Nasza Księgarnia, Warszawa 2021.
Chaos na kempingu
Jeff Kinney jako wprowadzenie do kolejnej części Dziennika Cwaniaczka wykorzystał siedzenie rodziny w domu, w ciasnej przestrzeni. Oto cała rodzina: mama, tata i troje dzieci (w tym Cwaniaczek, czyli Greg) mieszka w piwnicy u babci. Nie za karę ani z powodu braku pieniędzy: ich dom jest remontowany, a przecież muszą się gdzieś podziać. Męczyliby się razem, bo tata pracuje z domu, a do tego trwają wakacje, gdyby nie przypadek. Oto bowiem wujek porzucił na podjeździe u rodziny swojego kampera: mama widzi w tym szansę na wakacyjną przygodę w starym stylu i na uwolnienie się od przestrzeni, która męczy. "Zupełne dno" to najpierw borykanie się z problemami lokalowymi, później - wyprawa pełna niespodzianek. Greg oczywiście z właściwym sobie sarkazmem relacjonuje wszystko. Nie umyka mu najmniejszy szczegół. Wszystko po to, żeby zachęcić młodych czytelników do śledzenia akcji.
Najpierw przygotowania, później jazda kamperem i szukanie miejsca do zaparkowania (nie zawsze warto wybrzydzać). Wyrwanie się na wolność czasami oznacza jeszcze większe tarapaty niż te w punkcie wyjścia - Jeff Kinney bardzo dobrze odzwierciedla rodzinną katastrofę. Przedstawia następnie perypetie związane z samym pobytem na kempingu. Uciążliwi sąsiedzi sprawiają, że można zastanowić się nad wadami babci i jeszcze raz je przeanalizować. Greg widzi wszystko w czarnych barwach, za to jego mama wykazuje niezwykły w tych okolicznościach entuzjazm. Żąda, żeby wakacje rodzina spędziła razem, pracując nad miłymi wspomnieniami. Nie przejmuje się kompletnie tym, że wszyscy mieli siebie dosyć i chcieli znaleźć odrobinę przestrzeni - tłumaczy, że w przyszłości tym chętniej będzie się wracało do tych wakacji, im bardziej będą rodzinne. Greg jednak pakuje się w rozmaite kłopoty. Poznaje też kolegów, którzy zapewnią mu emocje w starym stylu. Nagle okazuje się, że dawne sposoby spędzania wolnego czasu w gronie rówieśników miały swój urok - i da się go odtworzyć nawet teraz. Wystarczy odpowiednia grupa znajomych z wyobraźnią. "Zupełne dno" to zatem komiksowa powieść wakacyjna - Jeff Kinney wybiera sobie klasykę w temacie, ale realizuje ją w swoim stylu.
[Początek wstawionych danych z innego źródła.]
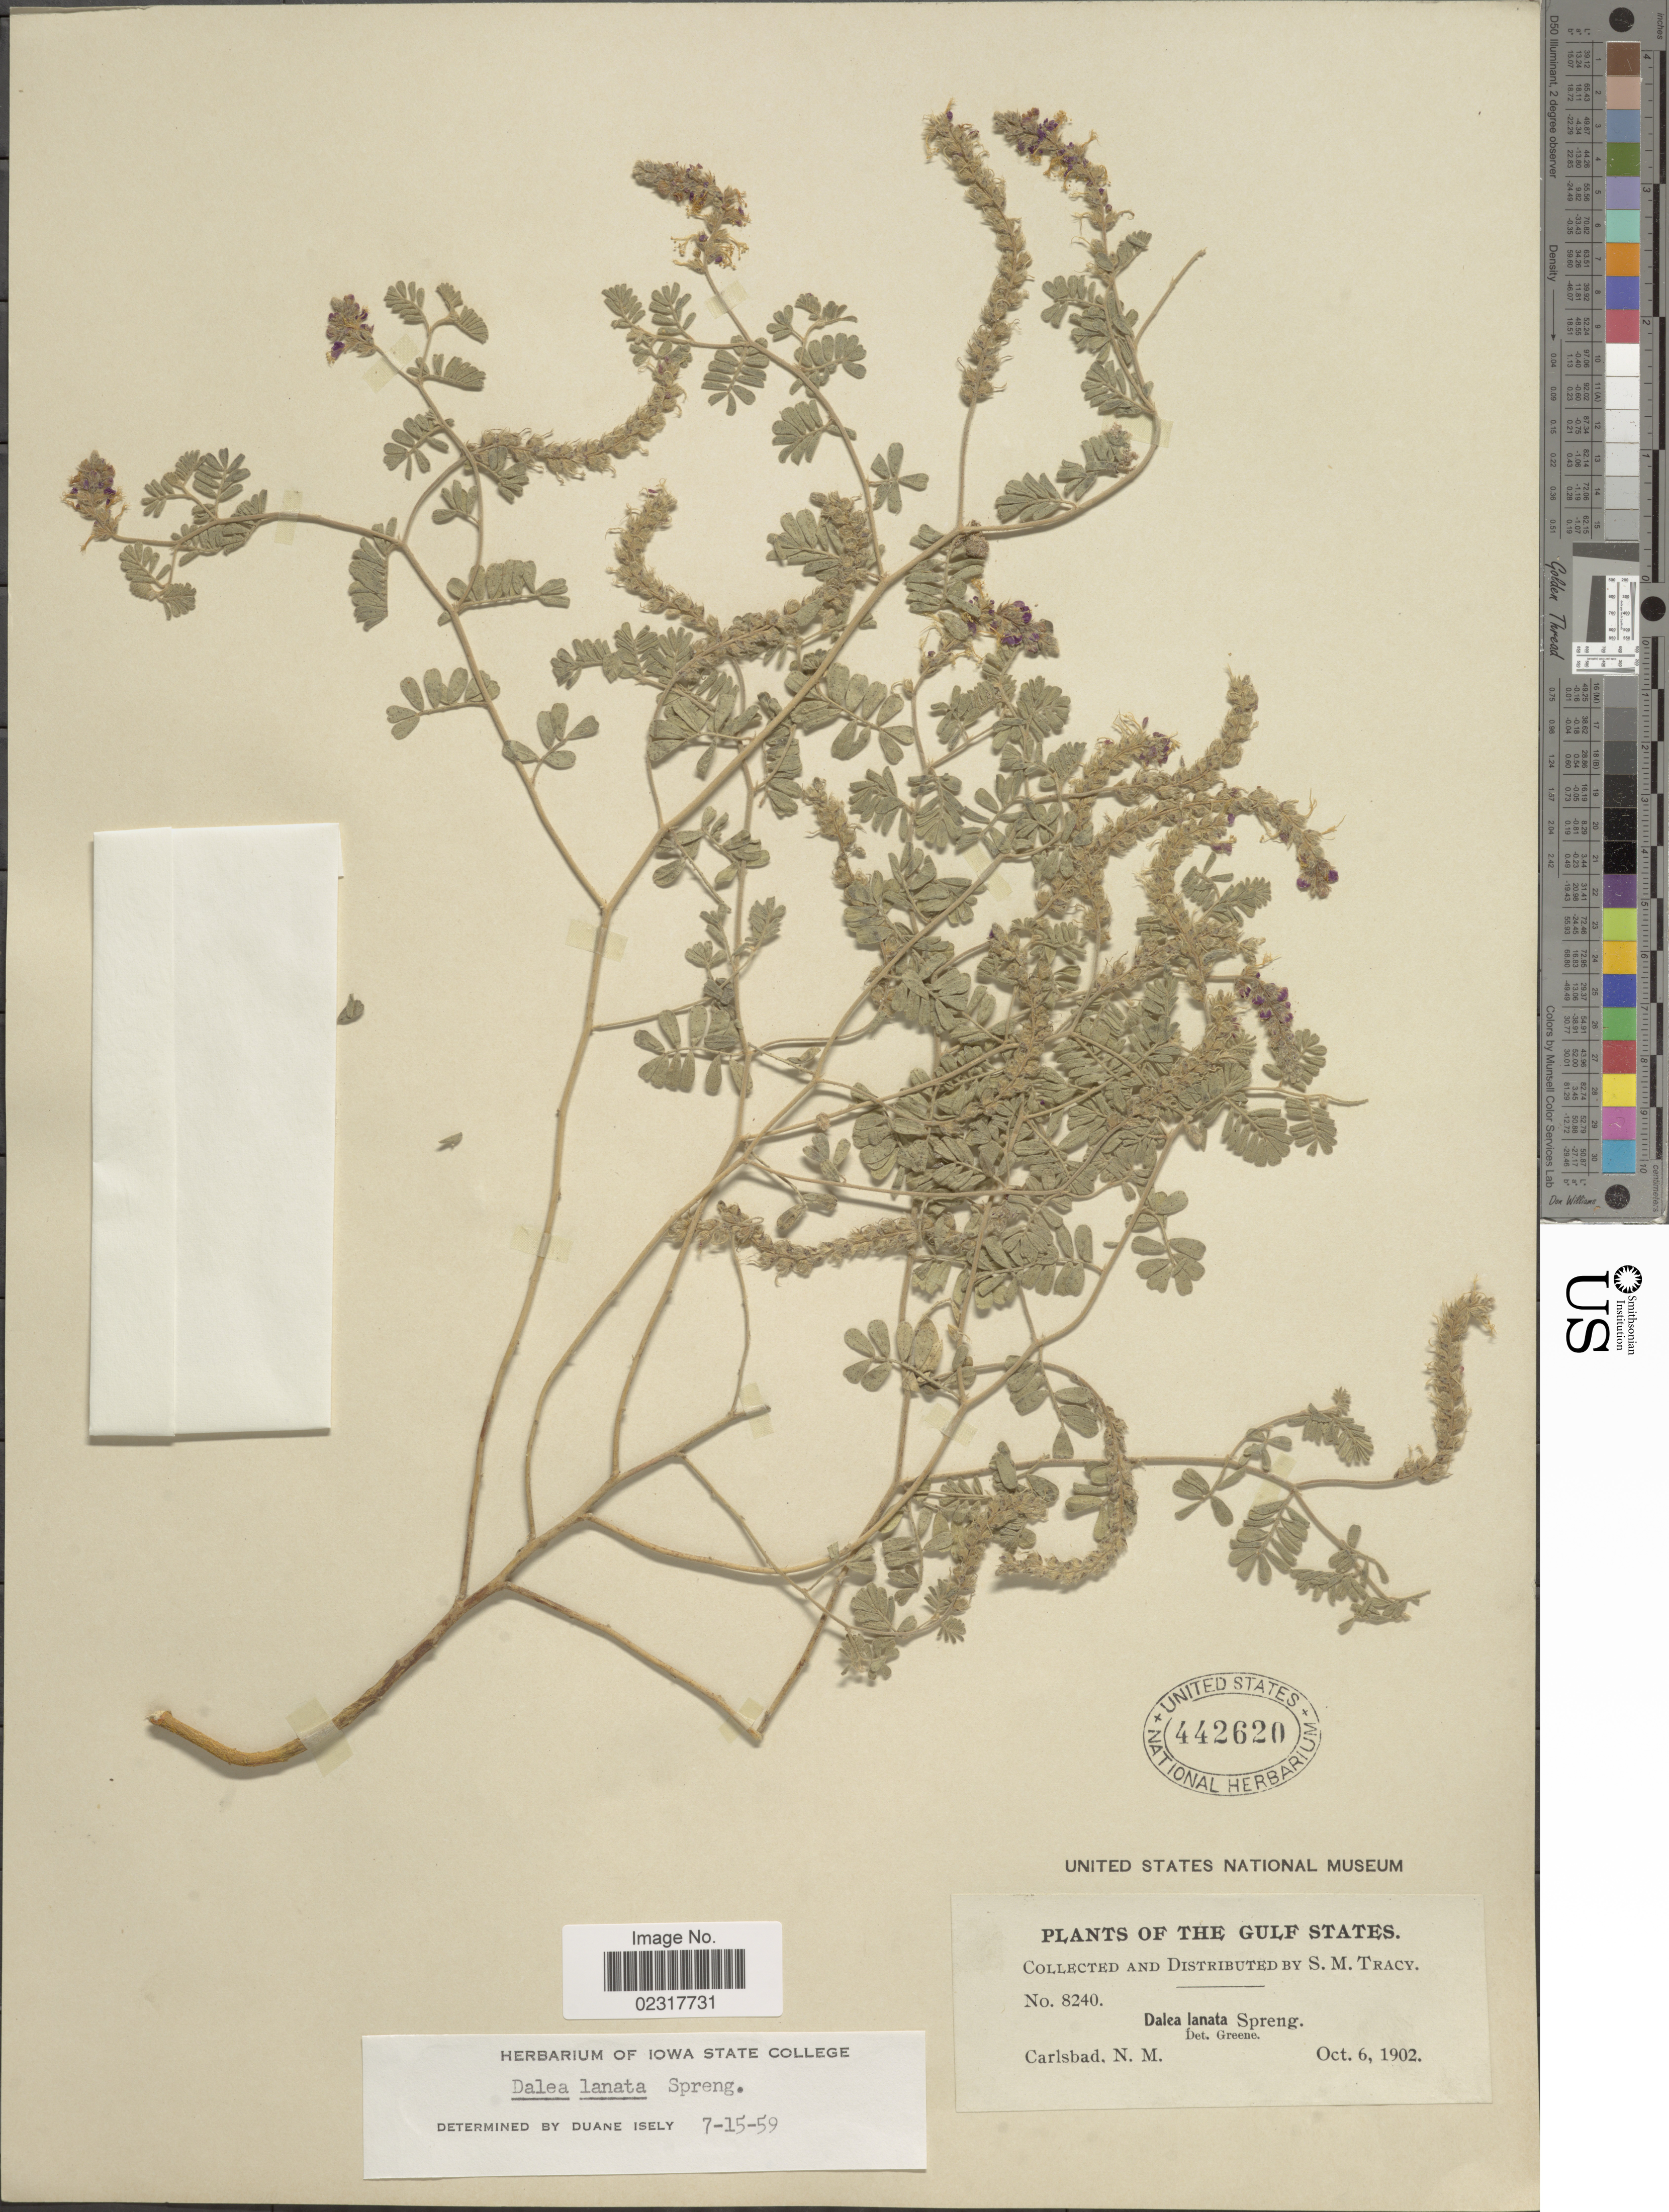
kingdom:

Kąśliwy ton zwierzeń Grega spodoba się młodym odbiorcom - to rozwiązanie, które ma przyciągać do książki. Ironia w tomie, podbudowywana jeszcze celnymi rysunkami satyrycznymi, daje szansę rozśmieszania każdego czytelnika. Fani cyklu - a jest ich wielu - wiedzą, czego mogą się spodziewać po przygodach Grega, tu nigdy nic nie idzie zgodnie z planem, a im więcej oczekiwań, tym więcej satyrycznych rozczarowań funduje autor. Greg bawi się dopiero wtedy, gdy zapomina o narzekaniu - a kiedy próbuje pozostawać na uboczu, skupia się na złośliwościach w opisie. Taki styl pozwala czytelnikom na dobrą zabawę nad książką - doprowadza do wybuchów śmiechu i jednocześnie rozwija wyobraźnię. "Zupełne dno" to opowieść dynamiczna i niezwykła, wakacyjna w tonie, wartościowa z uwagi na rozrywkę, którą przynosi. Po raz kolejny Jeff Kinney pokazuje, że ma sporo pomysłów i potrafi z nich stworzyć bardzo dynamiczną akcję.